Still, for little Bit Stone, the first kid born on this secluded stretch of upstate New York farmland, the place is a verdant wonderland stocked with fresh produce, fresh air, an extended family of oddball characters, and sexual awakenings at every swimming hole. It’s also the only home he knows, so when the real world finally drops by to tear Arcadia apart, it’s devastating — for Bit, for his wayward crush Helle, for all the dirty ol’ bohemians and new age types who’d worked so hard to build the place, for the readers who’d half-seriously started daydreaming about life off the grid.

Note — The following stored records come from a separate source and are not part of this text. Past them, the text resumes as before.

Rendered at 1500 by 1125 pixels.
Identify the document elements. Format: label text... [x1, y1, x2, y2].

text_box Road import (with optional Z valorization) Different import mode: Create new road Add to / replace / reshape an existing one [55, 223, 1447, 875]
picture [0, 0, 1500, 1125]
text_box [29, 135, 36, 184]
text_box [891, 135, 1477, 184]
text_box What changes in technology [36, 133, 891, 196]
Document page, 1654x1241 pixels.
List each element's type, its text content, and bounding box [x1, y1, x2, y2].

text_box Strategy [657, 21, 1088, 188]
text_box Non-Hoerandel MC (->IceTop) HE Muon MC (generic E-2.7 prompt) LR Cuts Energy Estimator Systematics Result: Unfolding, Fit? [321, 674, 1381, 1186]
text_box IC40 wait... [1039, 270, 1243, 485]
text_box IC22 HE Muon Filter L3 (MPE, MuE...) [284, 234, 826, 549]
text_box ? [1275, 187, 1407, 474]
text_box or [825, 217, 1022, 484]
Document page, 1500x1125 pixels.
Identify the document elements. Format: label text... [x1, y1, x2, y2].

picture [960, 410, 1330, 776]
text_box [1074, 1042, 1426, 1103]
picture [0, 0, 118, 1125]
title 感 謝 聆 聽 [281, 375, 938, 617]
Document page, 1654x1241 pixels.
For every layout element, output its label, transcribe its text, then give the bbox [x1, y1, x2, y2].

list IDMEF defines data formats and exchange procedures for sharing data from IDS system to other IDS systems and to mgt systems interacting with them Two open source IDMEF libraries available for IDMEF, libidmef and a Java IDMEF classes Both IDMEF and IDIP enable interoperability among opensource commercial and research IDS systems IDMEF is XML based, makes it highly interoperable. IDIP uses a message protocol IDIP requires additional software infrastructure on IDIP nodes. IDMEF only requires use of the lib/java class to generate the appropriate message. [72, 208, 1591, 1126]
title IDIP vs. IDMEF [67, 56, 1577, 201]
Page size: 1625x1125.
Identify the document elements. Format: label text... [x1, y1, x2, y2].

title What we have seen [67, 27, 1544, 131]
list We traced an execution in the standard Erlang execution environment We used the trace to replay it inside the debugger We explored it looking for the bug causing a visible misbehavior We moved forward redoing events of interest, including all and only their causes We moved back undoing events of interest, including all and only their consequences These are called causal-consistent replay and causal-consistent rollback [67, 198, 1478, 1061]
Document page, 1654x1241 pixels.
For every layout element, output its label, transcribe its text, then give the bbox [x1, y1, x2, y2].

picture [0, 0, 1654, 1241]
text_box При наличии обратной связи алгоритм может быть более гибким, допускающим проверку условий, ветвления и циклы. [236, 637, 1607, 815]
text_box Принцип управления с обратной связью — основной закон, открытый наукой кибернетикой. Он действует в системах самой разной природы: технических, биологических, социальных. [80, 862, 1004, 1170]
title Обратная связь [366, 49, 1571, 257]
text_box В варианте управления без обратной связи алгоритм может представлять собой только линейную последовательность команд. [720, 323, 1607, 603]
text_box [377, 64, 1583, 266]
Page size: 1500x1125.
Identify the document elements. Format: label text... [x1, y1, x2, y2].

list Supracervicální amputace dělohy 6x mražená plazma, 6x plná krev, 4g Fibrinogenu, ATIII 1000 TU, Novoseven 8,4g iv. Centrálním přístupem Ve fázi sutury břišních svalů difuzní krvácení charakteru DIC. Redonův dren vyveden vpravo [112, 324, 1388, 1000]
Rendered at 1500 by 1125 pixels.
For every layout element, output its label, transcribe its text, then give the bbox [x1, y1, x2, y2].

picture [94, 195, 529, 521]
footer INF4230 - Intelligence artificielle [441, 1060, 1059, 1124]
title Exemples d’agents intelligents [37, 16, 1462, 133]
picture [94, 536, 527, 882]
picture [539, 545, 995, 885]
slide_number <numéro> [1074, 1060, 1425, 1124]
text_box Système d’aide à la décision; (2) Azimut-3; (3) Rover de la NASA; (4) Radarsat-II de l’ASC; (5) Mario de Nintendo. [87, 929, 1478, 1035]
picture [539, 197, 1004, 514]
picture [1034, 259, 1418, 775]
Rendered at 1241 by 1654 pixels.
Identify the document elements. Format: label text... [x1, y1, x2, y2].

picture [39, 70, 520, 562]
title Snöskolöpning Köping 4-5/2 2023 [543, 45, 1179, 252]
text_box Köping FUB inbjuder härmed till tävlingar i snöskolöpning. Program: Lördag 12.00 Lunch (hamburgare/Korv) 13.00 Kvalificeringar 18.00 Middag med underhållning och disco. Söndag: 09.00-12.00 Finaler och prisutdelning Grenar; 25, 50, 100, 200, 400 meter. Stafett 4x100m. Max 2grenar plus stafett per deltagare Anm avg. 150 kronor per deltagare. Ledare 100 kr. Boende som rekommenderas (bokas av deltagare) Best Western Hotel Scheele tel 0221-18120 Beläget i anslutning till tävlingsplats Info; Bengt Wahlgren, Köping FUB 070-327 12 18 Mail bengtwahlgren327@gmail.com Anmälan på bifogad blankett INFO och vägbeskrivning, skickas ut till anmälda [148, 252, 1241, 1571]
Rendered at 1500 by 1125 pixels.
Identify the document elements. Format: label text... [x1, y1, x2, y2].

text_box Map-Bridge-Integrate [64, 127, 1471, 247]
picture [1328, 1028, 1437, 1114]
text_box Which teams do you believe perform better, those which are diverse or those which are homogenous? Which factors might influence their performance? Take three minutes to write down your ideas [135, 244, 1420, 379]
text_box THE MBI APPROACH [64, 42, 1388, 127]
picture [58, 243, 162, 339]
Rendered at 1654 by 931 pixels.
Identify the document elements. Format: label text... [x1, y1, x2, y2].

Groff, who turned heads with 2008′s wonderfully cockeyed family drama The Monsters of Templeton, has built something unassailably beautiful in Arcadia. Her sentences are lush, vivid, sensual things that twist and sprout in surprising but natural directions. Like Bit, the story goes where it goes, leaping forward in years and leaving familiar places for scarier frontiers. And when the world at large seems ready to collapse the way Arcadia did, it’s tragic and truthful. Lots of dystopias succeed, after all.